**EXCERPT**
--------------------

Friday, July 21, 2006

Interesting, yet sort of obvious

I was searching for something unrelated on the web and turned up this article about what your password says about you. It turns out, the answer is "nothing very surprising."

If you use you kid's name as a password, you're "family-oriented."

CC's passwords range from inside jokes with the CSO to her "camp name" from Girl Scout camp in the 6th grade. Doesn't say much about that, but I can extrapolate from the article that inside jokes and connection are important to me (true) and that girl scout camp was a time that I particularly valued (false.)

CC

6 comments:

LaReinaCobre said...

I don't think passwords say much about a person, but they may shed light on the person's relationship with whatever it is they have passworded.

UU Jester said...

A friend of mine once shared his log on password with me. It was a first letters of the first names of his five closest friends (of which I was honored to be one), the number 4, and then his first name first letter.

It was really touching.

I have a password tip to share.
Since every website wants a password and it isn't a good idea to use the same password for everything, I use a password system.
Pick a word and a number you can remember.

For example... let's use Emerson5.
Now add the first letter of whatever site you are on to the front of it and the last letter of whatever site you are on to the end of it.

For Blogger it would become bemerson5r.

A word generator won't find it.
A good guesser won't figure it out.
It has letters and numbers.
It is short.
The password is unique to the website you are using.
And... the reference/reminder is always in the title or address bar of the website you are visiting.

--------------------

**DATA FOR ANALYSIS**
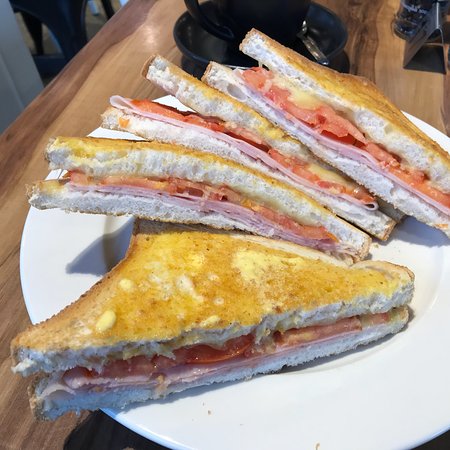
The image size is (450, 450). In order to click on wood grain table in this screenshot , I will do `click(8, 320)`, `click(15, 426)`, `click(13, 207)`.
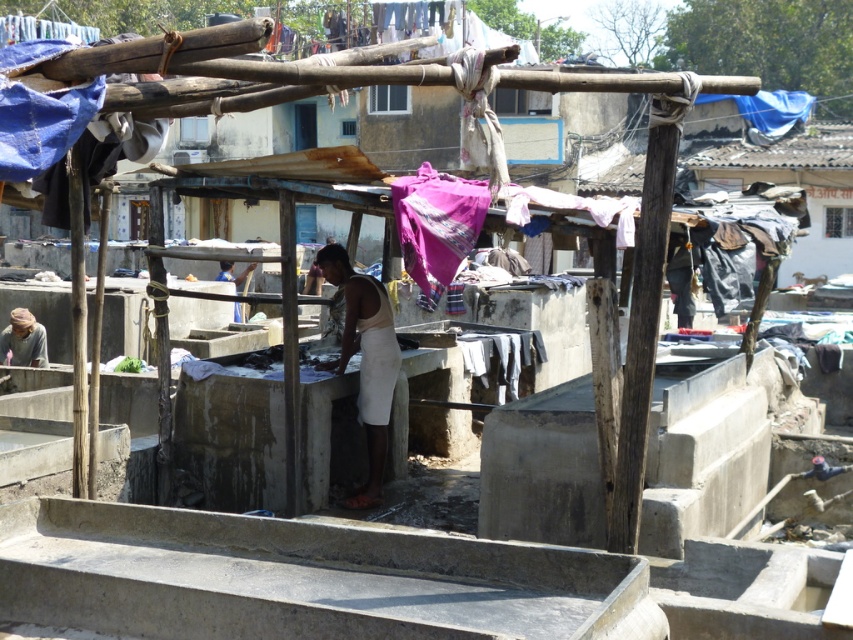
Which is more to the right, white cotton cloth at center or white cotton dress at lower center?

white cotton cloth at center

Is white cotton cloth at center smaller than white cotton dress at lower center?

Actually, white cotton cloth at center might be larger than white cotton dress at lower center.

Where is `white cotton cloth at center`? The width and height of the screenshot is (853, 640). white cotton cloth at center is located at coordinates (364, 360).

This screenshot has height=640, width=853. I want to click on white cotton cloth at center, so click(x=364, y=360).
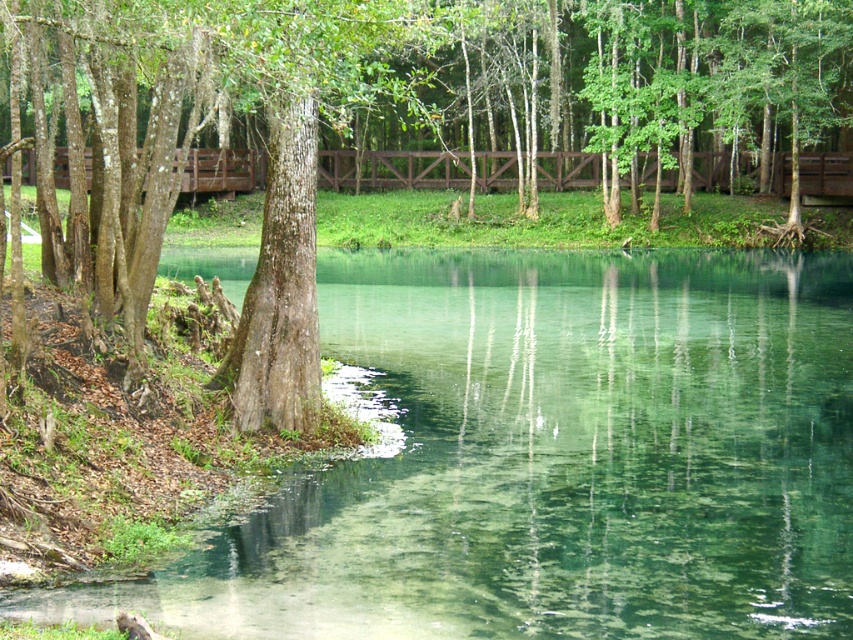
Question: Which object is farther from the camera taking this photo?

Choices:
 (A) smooth bark tree at left
 (B) clear glassy water at center

Answer: (A)

Question: Does clear glassy water at center appear on the right side of smooth bark tree at left?

Choices:
 (A) no
 (B) yes

Answer: (B)

Question: Which of the following is the closest to the observer?

Choices:
 (A) clear glassy water at center
 (B) smooth bark tree at left

Answer: (A)

Question: Is clear glassy water at center to the left of smooth bark tree at left from the viewer's perspective?

Choices:
 (A) no
 (B) yes

Answer: (A)

Question: Where is clear glassy water at center located in relation to smooth bark tree at left in the image?

Choices:
 (A) left
 (B) right

Answer: (B)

--------------------

**WORK ORDER 1**
Copy the password post from "Now add the" up to and including "would become bemerson5r.".
**WORK ORDER 2**
In the password post's example system, what does Emerson5 become for Blogger?
Rely only on the password post, not on the data.

**EXERCISE SOLUTION 1**
Now add the first letter of whatever site you are on to the front of it and the last letter of whatever site you are on to the end of it.

For Blogger it would become bemerson5r.

**EXERCISE SOLUTION 2**
bemerson5r